(What the task requires) An exact transcription of every entry is required, with the images left out.

(Provided records)

-- Opening Marker --

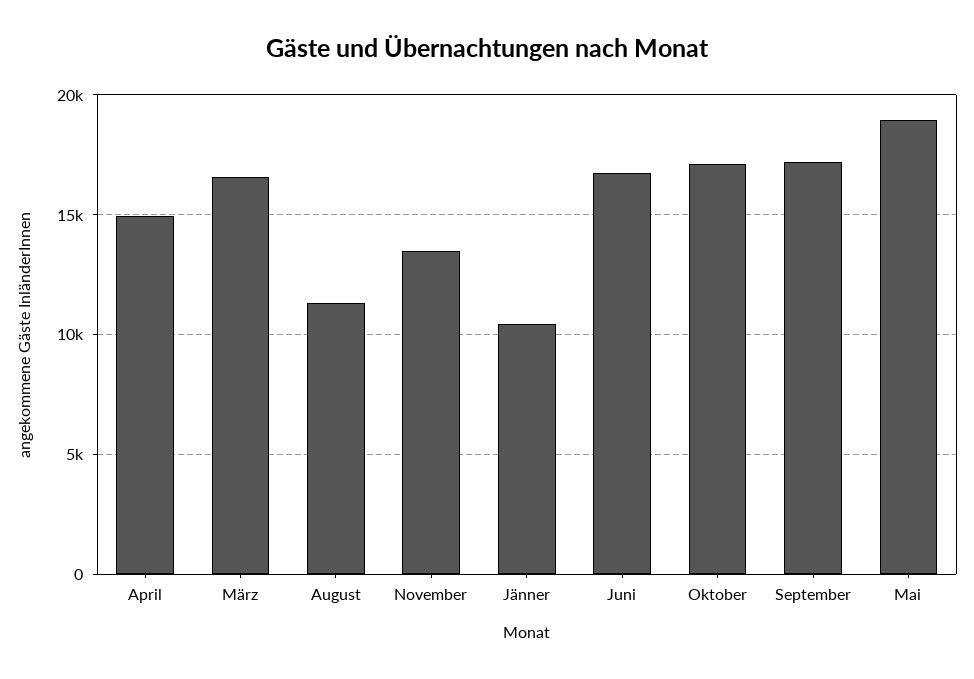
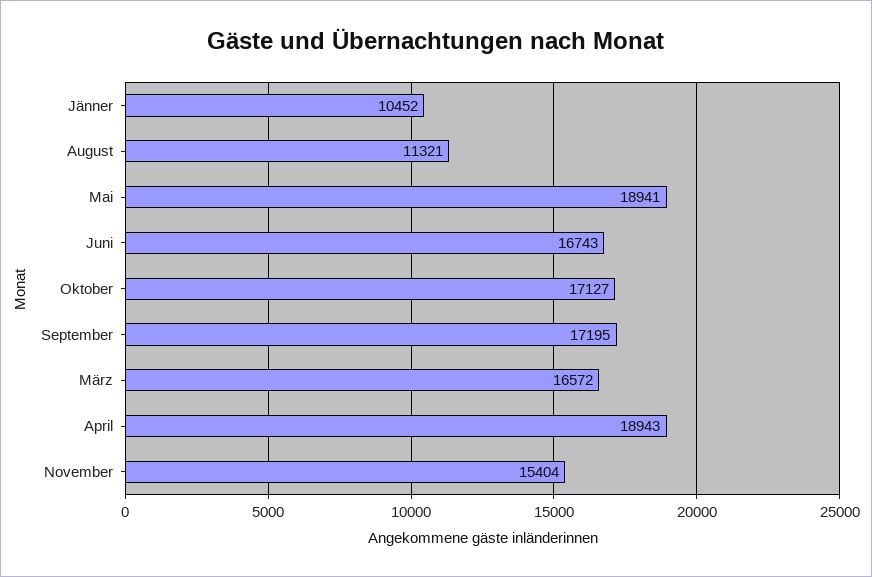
April: 15000 -> 18943
November: 13500 -> 15404

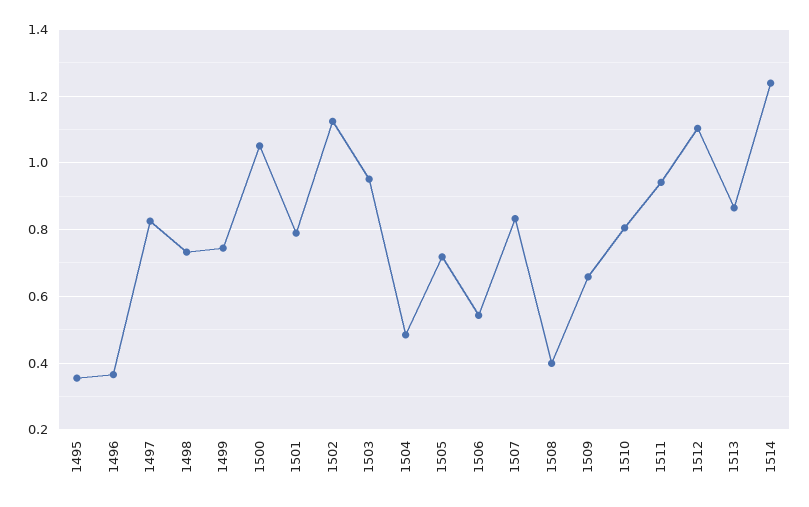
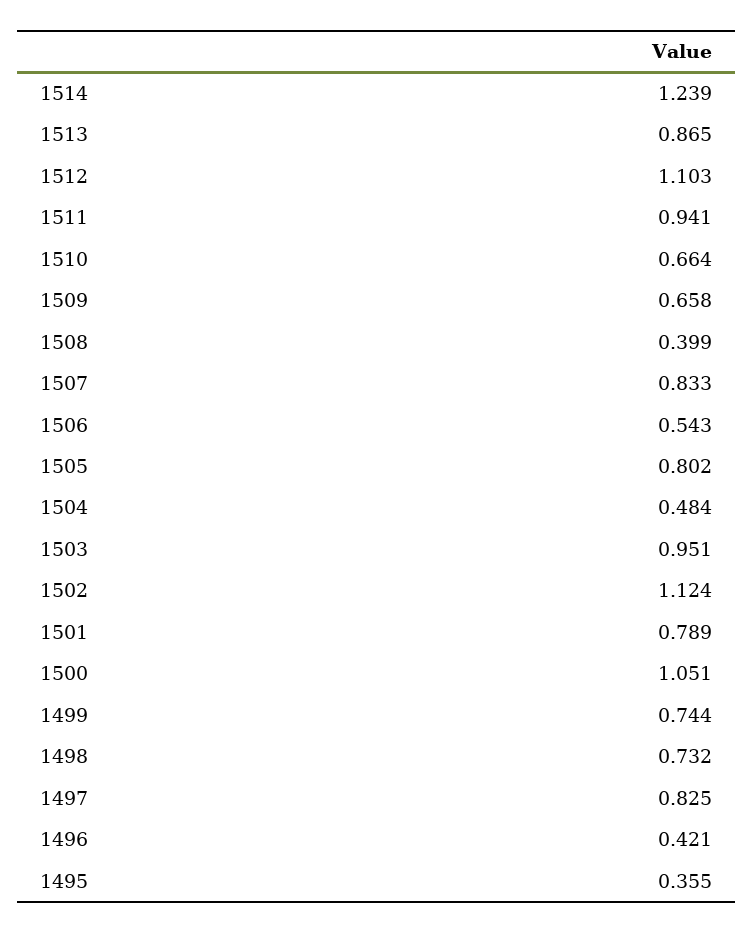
1496: 0.36 -> 0.421
1505: 0.72 -> 0.802
1510: 0.8 -> 0.664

-- Closing Marker --

(Task result)
April: 15000 -> 18943
November: 13500 -> 15404

1496: 0.36 -> 0.421
1505: 0.72 -> 0.802
1510: 0.8 -> 0.664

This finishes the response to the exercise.